Moving from Fear to Love
So it moves from fear to love, which is what John tells us in this text. Fear keeps us apart. Fear is detrimental. In my estimation, fear is based upon ignorance. We are afraid of them because we do not know who they are. The lack of education within Pentecostal circles, even among Pentecostal leaders hurts us all. This is a generalization, but our leaders do not have the same level of education that other Christian leaders have. As a result, we fear them. This is why seminary is so important for our leaders. You are here, God is forming you as leaders, and you are part of the leadership team. He’s putting together.
What I want to say to you tonight is simply this: Listen to the Lord when He says, “Fear not!” The most often quoted commandment in all of Scripture is two words long: “Fear not.” Abraham heard it. Joshua heard it. Gideon heard it. Mary heard it. There are perhaps a hundred individuals who were told, “Fear not.” Why should we not fear? “I am with you,” says the Lord. Doing away with our fears opens up possibilities that we could not have imagined. When I went to Fuller Seminary as a student, my wife Patsy and I would both bear witness that neither of us had any idea where God would take us.

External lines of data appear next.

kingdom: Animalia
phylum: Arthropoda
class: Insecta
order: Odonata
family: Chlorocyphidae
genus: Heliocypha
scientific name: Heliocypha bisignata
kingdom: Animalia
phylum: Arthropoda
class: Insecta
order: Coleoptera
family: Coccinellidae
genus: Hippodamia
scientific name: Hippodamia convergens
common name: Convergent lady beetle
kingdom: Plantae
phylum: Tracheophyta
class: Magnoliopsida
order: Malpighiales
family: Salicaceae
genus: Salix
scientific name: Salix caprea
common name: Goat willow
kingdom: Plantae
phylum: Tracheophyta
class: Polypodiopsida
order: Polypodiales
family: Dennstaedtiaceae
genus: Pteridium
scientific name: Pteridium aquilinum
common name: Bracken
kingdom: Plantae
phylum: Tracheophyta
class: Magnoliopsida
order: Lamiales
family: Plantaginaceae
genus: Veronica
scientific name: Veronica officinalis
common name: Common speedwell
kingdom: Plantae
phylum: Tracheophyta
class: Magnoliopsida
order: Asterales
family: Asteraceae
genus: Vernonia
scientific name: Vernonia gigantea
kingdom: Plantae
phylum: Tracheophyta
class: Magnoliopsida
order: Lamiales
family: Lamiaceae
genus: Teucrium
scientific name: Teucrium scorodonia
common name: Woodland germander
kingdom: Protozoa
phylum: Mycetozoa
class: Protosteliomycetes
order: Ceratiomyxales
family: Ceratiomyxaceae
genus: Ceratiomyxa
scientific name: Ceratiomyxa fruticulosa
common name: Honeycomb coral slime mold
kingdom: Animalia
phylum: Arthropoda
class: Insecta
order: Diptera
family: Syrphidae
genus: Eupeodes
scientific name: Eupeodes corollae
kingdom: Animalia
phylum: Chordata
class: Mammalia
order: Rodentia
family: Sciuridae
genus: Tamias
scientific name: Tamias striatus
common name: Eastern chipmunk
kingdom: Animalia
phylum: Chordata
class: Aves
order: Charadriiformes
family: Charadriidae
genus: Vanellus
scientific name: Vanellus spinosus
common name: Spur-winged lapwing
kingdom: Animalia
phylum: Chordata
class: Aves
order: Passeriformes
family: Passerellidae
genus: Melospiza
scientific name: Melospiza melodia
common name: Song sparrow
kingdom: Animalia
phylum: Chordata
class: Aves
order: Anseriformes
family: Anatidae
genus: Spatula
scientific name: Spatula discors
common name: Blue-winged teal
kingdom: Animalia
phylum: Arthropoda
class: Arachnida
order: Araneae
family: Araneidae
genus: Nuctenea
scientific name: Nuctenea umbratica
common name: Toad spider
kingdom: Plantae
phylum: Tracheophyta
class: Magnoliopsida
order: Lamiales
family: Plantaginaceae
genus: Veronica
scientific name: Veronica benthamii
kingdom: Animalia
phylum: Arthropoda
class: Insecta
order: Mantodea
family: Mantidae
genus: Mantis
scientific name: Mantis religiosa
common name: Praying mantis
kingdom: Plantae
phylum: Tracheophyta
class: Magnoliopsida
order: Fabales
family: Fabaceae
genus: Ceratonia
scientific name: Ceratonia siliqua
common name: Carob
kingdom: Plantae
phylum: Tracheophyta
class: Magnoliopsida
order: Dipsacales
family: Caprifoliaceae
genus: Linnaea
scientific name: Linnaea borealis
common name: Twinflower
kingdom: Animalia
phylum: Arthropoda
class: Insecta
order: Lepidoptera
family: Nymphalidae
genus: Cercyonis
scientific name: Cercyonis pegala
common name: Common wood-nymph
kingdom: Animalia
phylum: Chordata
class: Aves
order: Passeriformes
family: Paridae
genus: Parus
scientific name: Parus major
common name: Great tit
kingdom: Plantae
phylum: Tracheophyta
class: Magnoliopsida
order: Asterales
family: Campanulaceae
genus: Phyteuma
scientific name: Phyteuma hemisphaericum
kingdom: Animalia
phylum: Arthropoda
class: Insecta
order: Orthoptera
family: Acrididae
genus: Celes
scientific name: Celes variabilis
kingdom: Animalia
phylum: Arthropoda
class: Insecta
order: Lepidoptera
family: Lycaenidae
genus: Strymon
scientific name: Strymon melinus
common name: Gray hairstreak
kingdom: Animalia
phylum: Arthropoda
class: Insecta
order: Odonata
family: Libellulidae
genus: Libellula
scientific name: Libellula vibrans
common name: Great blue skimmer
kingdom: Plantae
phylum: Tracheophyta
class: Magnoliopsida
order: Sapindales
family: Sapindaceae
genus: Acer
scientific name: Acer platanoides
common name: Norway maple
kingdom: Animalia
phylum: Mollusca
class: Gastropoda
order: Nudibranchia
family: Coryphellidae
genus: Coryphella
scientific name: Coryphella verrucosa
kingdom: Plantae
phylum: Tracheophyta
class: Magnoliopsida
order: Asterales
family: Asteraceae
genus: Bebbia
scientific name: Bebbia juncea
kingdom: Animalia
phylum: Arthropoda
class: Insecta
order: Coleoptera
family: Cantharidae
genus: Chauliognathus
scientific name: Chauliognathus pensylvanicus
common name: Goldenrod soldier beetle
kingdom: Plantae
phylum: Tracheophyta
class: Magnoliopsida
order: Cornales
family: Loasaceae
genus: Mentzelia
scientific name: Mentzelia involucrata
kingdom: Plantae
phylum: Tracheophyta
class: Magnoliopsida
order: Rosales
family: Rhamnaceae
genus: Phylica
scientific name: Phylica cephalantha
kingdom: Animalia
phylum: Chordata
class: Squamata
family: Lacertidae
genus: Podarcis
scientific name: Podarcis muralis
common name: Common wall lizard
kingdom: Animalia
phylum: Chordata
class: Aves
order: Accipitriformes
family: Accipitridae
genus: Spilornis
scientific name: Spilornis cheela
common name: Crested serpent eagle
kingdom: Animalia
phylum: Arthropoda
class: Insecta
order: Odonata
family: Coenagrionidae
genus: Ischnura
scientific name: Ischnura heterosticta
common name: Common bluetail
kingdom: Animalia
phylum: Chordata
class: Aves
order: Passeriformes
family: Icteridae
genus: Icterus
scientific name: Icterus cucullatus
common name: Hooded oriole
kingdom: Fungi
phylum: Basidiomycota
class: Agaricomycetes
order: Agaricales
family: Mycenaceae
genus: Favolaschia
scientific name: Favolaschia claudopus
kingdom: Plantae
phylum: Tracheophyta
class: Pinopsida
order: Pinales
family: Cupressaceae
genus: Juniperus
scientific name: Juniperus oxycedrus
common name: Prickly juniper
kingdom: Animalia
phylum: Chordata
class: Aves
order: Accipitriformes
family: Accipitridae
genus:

I was granted eight audiences with Pope John Paul II. On one occasion he invited me to lead the congregation in prayer. On another, I was asked to lead the congregation in the Nicene Creed. He invited me to share the platform with him several times between 2000 and his death. When Pope Benedict XVI was installed, I was invited to sit on the platform fifteen feet from the altar. And when he preached, he took a line from one of John Pauls’ major addresses to young people. He said, “Young people, give your lives to Jesus Christ. Do not be afraid!” Those were his exact words. “Do not be afraid! He is not going to take anything away from you and, in fact, he will fill your life with all kinds of things.” That was his promise in his inaugural address.
This past October, Pope Benedict invited me to travel with him to Assisi, to pray with him, and talk with him about peace for the world. He invited me to sit at his table and eat a meal with him. I have been with presidents, ambassadors, diplomats, and top leaders of the Church around the world. I have sat in the monastery where the Ecumenical Patriarch works, all because the Lord woke me up in the middle of the night and said, “I want you to talk about ecumenism.” I am not creative enough to have imagined where that call would take me, but I have overcome my fear. My fear was that I would get into trouble, or be defrocked. But my fear is now gone—whether it is growth or age, I do not know!
The fact is, the Lord has been faithful to me. Now I call upon you to be faithful to Him. Fear not! And may the Lord bless you!